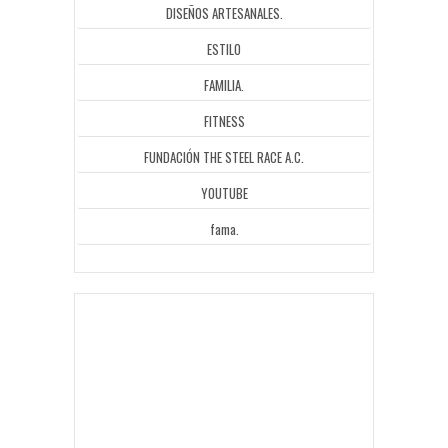
DISEÑOS ARTESANALES.
ESTILO
FAMILIA.
FITNESS
FUNDACIÓN THE STEEL RACE A.C.
YOUTUBE
fama.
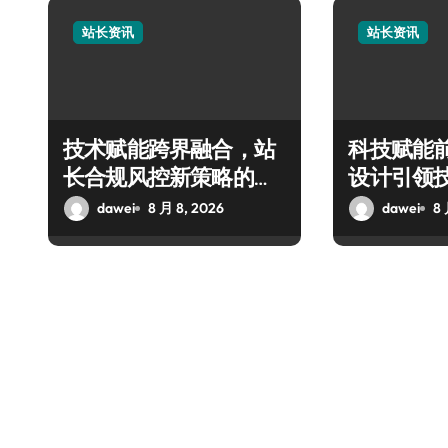
站长资讯
站长资讯
技术赋能跨界融合，站
科技赋能
长合规风控新策略的科
设计引领
技破局之道
融合新潮
dawei
8 月 8, 2026
dawei
8 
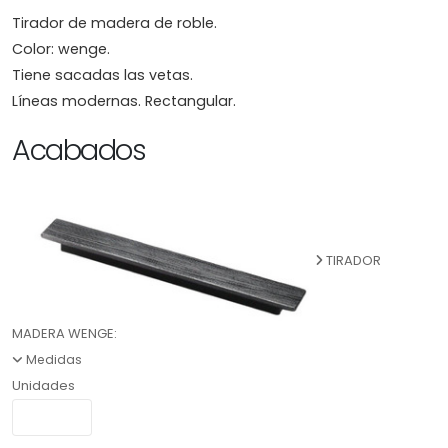
Tirador de madera de roble.
Color: wenge.
Tiene sacadas las vetas.
Líneas modernas. Rectangular.
Acabados
TIRADOR
MADERA WENGE:
Medidas
Unidades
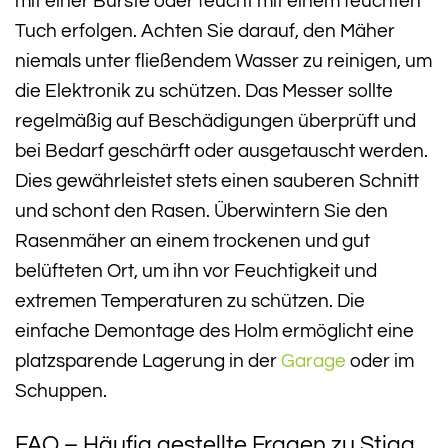
mit einer Bürste oder feucht mit einem feuchten
Tuch erfolgen. Achten Sie darauf, den Mäher
niemals unter fließendem Wasser zu reinigen, um
die Elektronik zu schützen. Das Messer sollte
regelmäßig auf Beschädigungen überprüft und
bei Bedarf geschärft oder ausgetauscht werden.
Dies gewährleistet stets einen sauberen Schnitt
und schont den Rasen. Überwintern Sie den
Rasenmäher an einem trockenen und gut
belüfteten Ort, um ihn vor Feuchtigkeit und
extremen Temperaturen zu schützen. Die
einfache Demontage des Holm ermöglicht eine
platzsparende Lagerung in der
Garage
oder im
Schuppen.
FAQ – Häufig gestellte Fragen zu Stiga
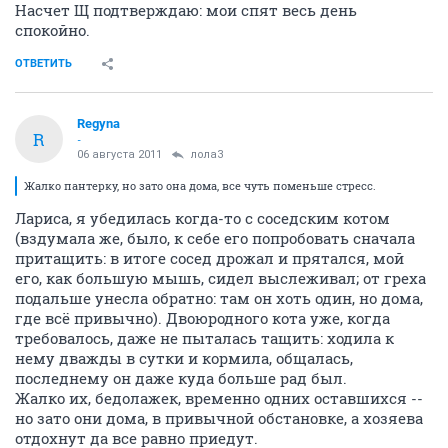
Насчет Щ подтверждаю: мои спят весь день
спокойно.
ОТВЕТИТЬ
Regyna
R
-
06 августа 2011
лола3
Жалко пантерку, но зато она дома, все чуть поменьше стресс.
Лариса, я убедилась когда-то с соседским котом
(вздумала же, было, к себе его попробовать сначала
притащить: в итоге сосед дрожал и прятался, мой
его, как большую мышь, сидел выслеживал; от греха
подальше унесла обратно: там он хоть один, но дома,
где всё привычно). Двоюродного кота уже, когда
требовалось, даже не пыталась тащить: ходила к
нему дважды в сутки и кормила, общалась,
последнему он даже куда больше рад был.
Жалко их, бедолажек, временно одних оставшихся --
но зато они дома, в привычной обстановке, а хозяева
отдохнут да все равно приедут.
══════════════════════════════
TASK BRIEF: Each line in the entries above, starting at the line with "06 августа 2011" and ending at the line with "где всё привычно).", is to be printed exactly, and only those lines.

WRITTEN ANSWER:
06 августа 2011
лола3
Жалко пантерку, но зато она дома, все чуть поменьше стресс.
Лариса, я убедилась когда-то с соседским котом
(вздумала же, было, к себе его попробовать сначала
притащить: в итоге сосед дрожал и прятался, мой
его, как большую мышь, сидел выслеживал; от греха
подальше унесла обратно: там он хоть один, но дома,
где всё привычно). Двоюродного кота уже, когда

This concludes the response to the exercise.